**INFORMATION SHOWN**
*-*-*
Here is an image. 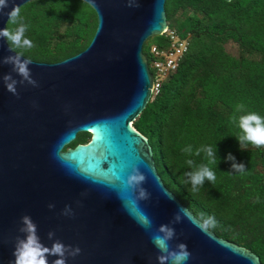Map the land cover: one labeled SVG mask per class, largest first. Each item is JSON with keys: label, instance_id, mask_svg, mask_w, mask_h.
I'll use <instances>...</instances> for the list:
<instances>
[{"label": "water", "instance_id": "water-1", "mask_svg": "<svg viewBox=\"0 0 264 264\" xmlns=\"http://www.w3.org/2000/svg\"><path fill=\"white\" fill-rule=\"evenodd\" d=\"M29 1L13 3L21 7ZM83 1L98 18L84 50L57 62L36 61L18 52L32 61L29 67L39 87L18 85L19 97L13 95L2 80L11 66L0 65V264L14 261L25 214L36 222L46 246L53 243L47 234L54 230V239L82 249L67 264H158L151 236L185 211L188 216L172 225L177 236L170 244H187L192 255L186 264H263L250 249L209 229L166 186L148 137L134 126L153 90L143 47L169 25L166 0ZM8 20L0 16V29L7 28ZM16 54L8 40L0 38V58ZM79 132H90V140L68 147ZM93 155L107 159L102 167L110 169L108 175L84 171ZM135 166L145 173L143 187L151 194L138 208L126 184ZM112 171L122 179L110 181ZM120 196L128 202L127 209ZM49 203L55 208L49 209ZM66 205L72 206L74 217L61 214ZM141 212L151 218L150 229L134 218ZM56 258L48 257L50 262Z\"/></svg>", "mask_w": 264, "mask_h": 264}, {"label": "trees", "instance_id": "trees-1", "mask_svg": "<svg viewBox=\"0 0 264 264\" xmlns=\"http://www.w3.org/2000/svg\"><path fill=\"white\" fill-rule=\"evenodd\" d=\"M21 10L36 47L15 51L36 61L79 53L98 25L95 9L83 0H31ZM166 15L169 26L189 38V48L134 126L148 137L159 174L181 202L204 223L211 221L205 224L217 235L250 249L264 264V148L242 150L239 130L230 123L238 102L264 115V0H166ZM7 27L15 26L7 22ZM153 44L164 47L168 40L164 35L146 40L149 64ZM90 138V132H79L70 146ZM187 145L194 151L217 147L219 163L211 166L216 181L206 180L198 192L184 182L192 170L186 160H207L204 153L189 157L183 152ZM229 153L245 165L242 172L232 168Z\"/></svg>", "mask_w": 264, "mask_h": 264}, {"label": "clouds", "instance_id": "clouds-1", "mask_svg": "<svg viewBox=\"0 0 264 264\" xmlns=\"http://www.w3.org/2000/svg\"><path fill=\"white\" fill-rule=\"evenodd\" d=\"M12 4L11 10L5 12V9L9 8ZM7 15L9 17L8 24L15 27L11 30L9 27L0 29V38H6L11 48L14 50L29 51L36 47L31 38L26 35L29 29V25L24 22L22 16V10L19 5H15L13 0H0V16ZM17 52V51H16ZM32 61L28 59H22V55H8L0 58V65H10L11 72L2 76V80L7 90L19 97L18 85H32L33 87H39V83L33 78L31 69L29 67ZM12 73H16L20 79L17 80L13 77ZM234 111L230 116V123L235 126L239 131L236 135L239 141L240 148L244 150L248 145L256 148H264V115L259 114L256 111H251L248 106L243 102H238L234 106ZM183 152L191 157L193 154L199 156L201 153L205 154L207 163L196 164L193 159L186 160V164L192 169L186 173L187 180L185 183L191 184V191L198 192L204 185L205 181L215 183L216 173L211 167L219 163L217 159V147L213 146H201L200 148L193 149L192 145H187L183 148ZM228 160H231L232 168L236 171H243L245 165L243 163L236 162L235 156L229 153ZM107 159L102 155H93L87 162L84 171L86 173H102L108 175L110 169H104L102 164ZM110 181H119L121 176L115 171L111 172ZM183 180V177L181 178ZM147 177L138 166L133 167L131 174L127 178V187L131 189L135 194L134 200L131 202L138 208L139 202L142 200H148L151 194L143 187ZM82 196H86L87 193H81ZM119 195V193H118ZM120 199L124 203V207L128 208V202L123 196ZM80 204V201H77ZM49 209H54L55 204L49 203ZM183 211V210H182ZM62 215L68 217H74L75 212L71 205H66L61 212ZM188 216V213L177 212L170 224H161L156 232L151 236L152 243L158 249V264H186L191 257V252L188 249L186 243H178L175 247H172L170 242L177 236L175 225L182 222L183 218ZM137 223L145 229L152 227L151 218L141 212L138 217L134 216ZM206 221L205 223H210ZM19 232L23 233V236H17L15 240V247L13 255L14 261H10V264H67L68 258L77 257L82 249L77 245L73 246L65 244L59 239H54L55 231H49L47 236L53 243L51 246H46L42 243L40 236L38 235V226L32 217L28 214L23 215L20 218ZM57 257L56 259L49 261L48 257Z\"/></svg>", "mask_w": 264, "mask_h": 264}, {"label": "built area", "instance_id": "built-area-1", "mask_svg": "<svg viewBox=\"0 0 264 264\" xmlns=\"http://www.w3.org/2000/svg\"><path fill=\"white\" fill-rule=\"evenodd\" d=\"M161 35L166 36L168 44L164 47L153 44L150 48L149 66L154 70L152 97L160 93L164 81L177 70L189 48V38L182 37L176 28L168 25Z\"/></svg>", "mask_w": 264, "mask_h": 264}, {"label": "rangeland", "instance_id": "rangeland-1", "mask_svg": "<svg viewBox=\"0 0 264 264\" xmlns=\"http://www.w3.org/2000/svg\"><path fill=\"white\" fill-rule=\"evenodd\" d=\"M151 72L154 73V70L151 68Z\"/></svg>", "mask_w": 264, "mask_h": 264}, {"label": "flooded vegetation", "instance_id": "flooded-vegetation-1", "mask_svg": "<svg viewBox=\"0 0 264 264\" xmlns=\"http://www.w3.org/2000/svg\"><path fill=\"white\" fill-rule=\"evenodd\" d=\"M90 140V139H89ZM68 147H72V146H68Z\"/></svg>", "mask_w": 264, "mask_h": 264}]
</instances>
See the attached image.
*-*-*
How many lines of the listing above contain the string "instances"? Case matters, and your reply should be the number alone.

**RESPONSE**
3